++++ Extract provided ++++

Editorial for COCI '14 Contest 3 #5 Stogovi

Remember to use this editorial only when stuck, and not to copy-paste code from it. Please be respectful to the problem author and editorialist.
Submitting an official solution before solving the problem yourself is a bannable offence.

Let us imagine a tree of stacks such that each stack from the task corresponds to a path to a certain node in the tree from the root of the tree. Each node will have an integer x assigned to it, excluding the root, which will be assigned zero. Every stack label v will then have a tree node assigned to it, call it f_v. Precisely the number of the node f_v is the number from the top of stack v, and climbing up to the root we would see the whole stack. All the while ignoring the zero at the root, of course.

Let us make sure that this is really possible. At the beginning of the game, we have one empty stack and make a tree with the node zero. While copying stack v and adding a new number we simply add a new node to the tree, assign a number to it and set f_v as its parent. While copying stack v and removing an element from its top, we will output the number in node f_v and assign the parent of f_v to the new stack. It is evident that the tree-like structure is stable after each operation and that all operations are of constant complexity.

++++

**Goal a**
From the Stogovi editorial, extract the passage between "Editorial for COCI" and "root, of course.", inclusive, with its wording unchanged.

++++ Information provided ++++

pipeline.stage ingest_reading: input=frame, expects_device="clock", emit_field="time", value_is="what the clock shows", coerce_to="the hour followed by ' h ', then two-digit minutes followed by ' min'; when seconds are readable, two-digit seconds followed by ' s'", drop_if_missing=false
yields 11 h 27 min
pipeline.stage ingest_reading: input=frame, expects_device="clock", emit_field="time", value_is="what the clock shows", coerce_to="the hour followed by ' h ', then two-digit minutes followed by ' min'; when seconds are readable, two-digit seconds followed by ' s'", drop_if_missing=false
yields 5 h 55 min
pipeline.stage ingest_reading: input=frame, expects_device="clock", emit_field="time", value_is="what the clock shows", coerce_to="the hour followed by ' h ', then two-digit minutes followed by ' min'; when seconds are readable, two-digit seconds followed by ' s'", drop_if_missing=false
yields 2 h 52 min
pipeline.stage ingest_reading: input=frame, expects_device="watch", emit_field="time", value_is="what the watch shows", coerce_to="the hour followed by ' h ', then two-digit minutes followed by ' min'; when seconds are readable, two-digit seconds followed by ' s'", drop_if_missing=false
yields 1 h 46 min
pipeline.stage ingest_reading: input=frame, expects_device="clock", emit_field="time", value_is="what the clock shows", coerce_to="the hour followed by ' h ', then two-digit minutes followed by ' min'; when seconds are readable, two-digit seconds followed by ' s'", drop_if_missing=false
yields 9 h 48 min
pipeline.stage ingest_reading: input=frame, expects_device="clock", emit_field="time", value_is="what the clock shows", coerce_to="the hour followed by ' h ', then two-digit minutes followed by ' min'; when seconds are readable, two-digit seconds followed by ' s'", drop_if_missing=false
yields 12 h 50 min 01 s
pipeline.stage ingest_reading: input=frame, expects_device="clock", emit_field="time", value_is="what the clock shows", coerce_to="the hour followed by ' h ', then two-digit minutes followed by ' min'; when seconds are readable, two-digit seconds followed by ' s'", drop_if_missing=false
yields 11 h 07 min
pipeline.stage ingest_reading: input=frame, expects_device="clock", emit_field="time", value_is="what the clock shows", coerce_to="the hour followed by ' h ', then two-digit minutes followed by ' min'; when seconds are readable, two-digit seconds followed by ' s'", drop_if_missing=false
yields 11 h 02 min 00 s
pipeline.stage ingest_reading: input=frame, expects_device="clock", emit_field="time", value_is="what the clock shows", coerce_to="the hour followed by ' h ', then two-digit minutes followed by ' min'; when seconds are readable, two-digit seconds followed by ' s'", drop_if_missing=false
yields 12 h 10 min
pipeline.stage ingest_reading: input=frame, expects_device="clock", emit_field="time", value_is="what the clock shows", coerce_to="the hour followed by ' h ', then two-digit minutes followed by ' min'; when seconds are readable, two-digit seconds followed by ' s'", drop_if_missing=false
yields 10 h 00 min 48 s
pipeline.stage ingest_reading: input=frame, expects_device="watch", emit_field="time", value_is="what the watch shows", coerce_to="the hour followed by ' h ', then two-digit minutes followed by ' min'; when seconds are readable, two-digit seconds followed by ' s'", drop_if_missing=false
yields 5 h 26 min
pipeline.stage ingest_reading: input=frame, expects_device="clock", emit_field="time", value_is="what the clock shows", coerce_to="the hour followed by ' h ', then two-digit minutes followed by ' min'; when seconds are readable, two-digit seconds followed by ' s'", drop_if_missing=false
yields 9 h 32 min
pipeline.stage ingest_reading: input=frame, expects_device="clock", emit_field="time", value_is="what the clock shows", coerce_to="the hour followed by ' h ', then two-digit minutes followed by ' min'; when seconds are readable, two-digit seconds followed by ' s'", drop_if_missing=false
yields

++++

**Goal b**
Copy the records verbatim, from their first line through the line containing "yields 12 h 50 min 01 s", with both ends included and nothing else.

**Written answer a**
Editorial for COCI '14 Contest 3 #5 Stogovi

Remember to use this editorial only when stuck, and not to copy-paste code from it. Please be respectful to the problem author and editorialist.
Submitting an official solution before solving the problem yourself is a bannable offence.

Let us imagine a tree of stacks such that each stack from the task corresponds to a path to a certain node in the tree from the root of the tree. Each node will have an integer x assigned to it, excluding the root, which will be assigned zero. Every stack label v will then have a tree node assigned to it, call it f_v. Precisely the number of the node f_v is the number from the top of stack v, and climbing up to the root we would see the whole stack. All the while ignoring the zero at the root, of course.

**Written answer b**
pipeline.stage ingest_reading: input=frame, expects_device="clock", emit_field="time", value_is="what the clock shows", coerce_to="the hour followed by ' h ', then two-digit minutes followed by ' min'; when seconds are readable, two-digit seconds followed by ' s'", drop_if_missing=false
yields 11 h 27 min
pipeline.stage ingest_reading: input=frame, expects_device="clock", emit_field="time", value_is="what the clock shows", coerce_to="the hour followed by ' h ', then two-digit minutes followed by ' min'; when seconds are readable, two-digit seconds followed by ' s'", drop_if_missing=false
yields 5 h 55 min
pipeline.stage ingest_reading: input=frame, expects_device="clock", emit_field="time", value_is="what the clock shows", coerce_to="the hour followed by ' h ', then two-digit minutes followed by ' min'; when seconds are readable, two-digit seconds followed by ' s'", drop_if_missing=false
yields 2 h 52 min
pipeline.stage ingest_reading: input=frame, expects_device="watch", emit_field="time", value_is="what the watch shows", coerce_to="the hour followed by ' h ', then two-digit minutes followed by ' min'; when seconds are readable, two-digit seconds followed by ' s'", drop_if_missing=false
yields 1 h 46 min
pipeline.stage ingest_reading: input=frame, expects_device="clock", emit_field="time", value_is="what the clock shows", coerce_to="the hour followed by ' h ', then two-digit minutes followed by ' min'; when seconds are readable, two-digit seconds followed by ' s'", drop_if_missing=false
yields 9 h 48 min
pipeline.stage ingest_reading: input=frame, expects_device="clock", emit_field="time", value_is="what the clock shows", coerce_to="the hour followed by ' h ', then two-digit minutes followed by ' min'; when seconds are readable, two-digit seconds followed by ' s'", drop_if_missing=false
yields 12 h 50 min 01 s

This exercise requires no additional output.